Houston Methodist Research Institute
Dr. Lidong Qin is a Professor at the Houston Methodist Research Institute, and he directs the Methodist Hospital Biomicrofluidics laboratory. He has more than ten years of experience in microfluidics and nanotechnology research, which include high throughput cell deformability analysis by using microfluidic chips. Dr. Qin has developed innovative biotechnological tools with the use of polydimethylsiloxane (PDMS), glass, plastic, and silicon-based nanoelectronic/microfluidic devices.

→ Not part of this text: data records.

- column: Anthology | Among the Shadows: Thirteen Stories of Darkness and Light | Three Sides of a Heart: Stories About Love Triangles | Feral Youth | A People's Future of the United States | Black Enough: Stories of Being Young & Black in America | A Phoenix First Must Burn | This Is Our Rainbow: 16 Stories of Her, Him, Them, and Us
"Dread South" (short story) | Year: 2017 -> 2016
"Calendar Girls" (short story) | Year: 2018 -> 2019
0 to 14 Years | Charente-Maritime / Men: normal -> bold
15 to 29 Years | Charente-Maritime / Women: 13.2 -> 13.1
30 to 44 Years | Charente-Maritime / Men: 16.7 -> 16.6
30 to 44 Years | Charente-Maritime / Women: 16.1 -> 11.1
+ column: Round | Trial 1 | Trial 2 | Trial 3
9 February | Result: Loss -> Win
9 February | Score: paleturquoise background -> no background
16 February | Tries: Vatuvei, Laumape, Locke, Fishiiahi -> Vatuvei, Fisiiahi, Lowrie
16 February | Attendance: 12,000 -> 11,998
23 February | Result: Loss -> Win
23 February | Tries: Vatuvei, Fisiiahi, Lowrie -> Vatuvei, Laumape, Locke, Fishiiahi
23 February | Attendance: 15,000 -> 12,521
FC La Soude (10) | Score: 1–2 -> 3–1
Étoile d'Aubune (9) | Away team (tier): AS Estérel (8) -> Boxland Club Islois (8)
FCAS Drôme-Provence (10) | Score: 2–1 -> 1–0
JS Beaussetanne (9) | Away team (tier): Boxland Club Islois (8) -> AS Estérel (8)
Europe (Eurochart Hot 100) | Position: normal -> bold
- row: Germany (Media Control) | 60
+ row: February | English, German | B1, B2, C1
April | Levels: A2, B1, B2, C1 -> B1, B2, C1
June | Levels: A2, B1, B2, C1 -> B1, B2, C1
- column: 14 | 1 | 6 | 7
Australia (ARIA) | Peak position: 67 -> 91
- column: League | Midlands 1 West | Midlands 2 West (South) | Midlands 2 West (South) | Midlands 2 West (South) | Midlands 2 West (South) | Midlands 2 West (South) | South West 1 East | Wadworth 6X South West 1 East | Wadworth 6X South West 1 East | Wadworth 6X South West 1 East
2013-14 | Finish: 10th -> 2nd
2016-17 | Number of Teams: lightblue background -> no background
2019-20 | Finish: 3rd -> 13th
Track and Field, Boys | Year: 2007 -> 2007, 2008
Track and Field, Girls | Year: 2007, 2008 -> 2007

His research sponsors include NIH/NCI, NIDA, NIA, Alliance of Nanohealth, Cancer Prevention and Research Institute of Texas (CPRIT), Emily Herman Research Foundation, Golfers Against Cancer Foundation, and others. Dr. Qin’s research team has demonstrated leadership in the field of microfluidics biotechnology and his research has been featured in journals including Nature Communications, Proceedings of the National Academy of Sciences, Science Advances, Journal of the American Chemical Society, Angewandte Chemie, Trends in Biotechnology, and others.
Milos Kojic, Ph.D.
Houston Methodist Research Institute
Dr. Milos Kojic is a professor and senior member at the Department of Nanomedicine, Houston Methodist Research Institute. He is the worldwide leading authority in Finite Element modeling with more than 30 years of research which spans form nonlinear analysis in solid mechanics and field problems to various topics in bioengineering and multiscale models. His previous positions include University of Kragujevac, Serbia (professor of Mech. Eng.), MIT (visiting scholar), ADINA R&D Software Company Boston (research engineer), Harvard University (senior research scientist), University of Texas Medical Center at Houston (research professor).
Currently, Dr. Kojic works actively in development of multiscale model for biomedical and bioengineering applications, and focusing on drug/mass transport problems. His main scientific focus will be further developing and advancing novel multiscale and Finite Element models for the prediction of drug/mass transport in tumor microenvironment.